Vielleicht hatte das etwas damit zu tun, dass sie ein Scheidungskind war. Sie hatte immer darauf geachtet, ihren Eltern nicht das Gefühl zu geben, sie würde ein Elternteil mehr lieben als das andere. Und als Erwachsene versuchte sie immer noch stets, zwischen zwei Konfliktparteien zu vermitteln und einen neutralen Standpunkt zu finden. Dass Joshua ihr ausgerechnet diese Werte absprach und sie an ihrem empfindlichsten Punkt angriff … das schmerzte.

„Haben Sie jemals daran gedacht, welche Konsequenzen Ihre Gier nach einer Schlagzeile auf der Titelseite haben könnte? Haben Sie sich je gefragt, was das mit mir machen würde? Oder mit meiner Familie? Meiner Mutter? Sie muss sich seit Jahren mit den Konsequenzen herumschlagen, die das Fehlverhalten ihres Mannes nach sich gezogen hat.“ Joshua klang so wütend, dass er seine eisige Beherrschung zu verlieren schien. „Sie hat bereits genug gelitten, und jetzt graben Sie diese uralten Geschichten wieder aus, damit Sie etwas zum Tratschen haben.

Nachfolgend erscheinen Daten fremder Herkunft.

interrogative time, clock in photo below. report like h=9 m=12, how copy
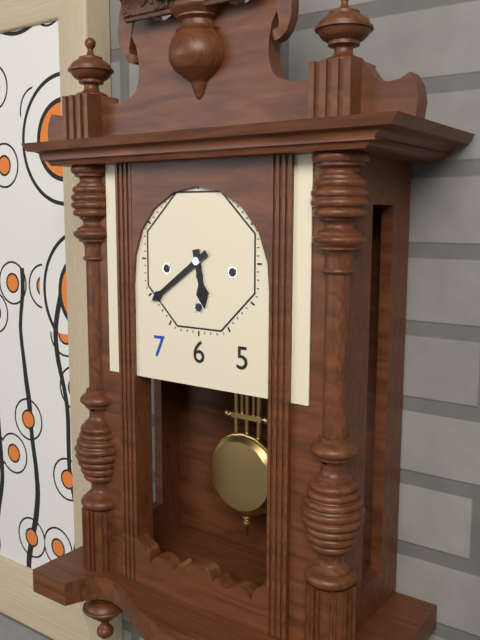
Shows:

Aber natürlich ist Ihnen nichts wichtiger als Ihr Ehrgeiz und Ihre Karriere.“

„Mein Ehrgeiz?“, presste Sophie zwischen zusammengebissenen Zähnen hervor. Sie ballte die Fäuste, spannte sich an, als müsste sie sich gegen ihn verteidigen. Eigentlich sollte sie ihm das nicht sagen, aber jetzt war ihr alles egal. Sie hatte nur ihren Job gemacht und sogar einen besonders fairen Artikel geschrieben, wenn man die Umstände bedachte! „Sie kennen mich überhaupt nicht, also brauchen Sie mir nicht Ihre eigenen Motive zu unterstellen. Mir ist klar, dass es Ihnen schwerfällt, diesen Artikel objektiv zu betrachten, aber glauben Sie mir, ich habe mich wirklich zurückgehalten. Ich hätte auch die ganze, ungeschminkte Wahrheit schreiben können, darüber, was für ein Mensch Sie sind. Ich bin mir sicher, dass der Held …“ Bei dem Wort verzog sie verächtlich die Lippen. „… von Black Crescent nicht sehr erfreut wäre, wenn diese Wahrheit bekannt würde.“

Joshua antwortete nicht. Er reagierte nicht einmal. Unnachgiebig durchbohrte er sie weiterhin mit seinen Blicken, doch Sophie wollte nicht nachgeben.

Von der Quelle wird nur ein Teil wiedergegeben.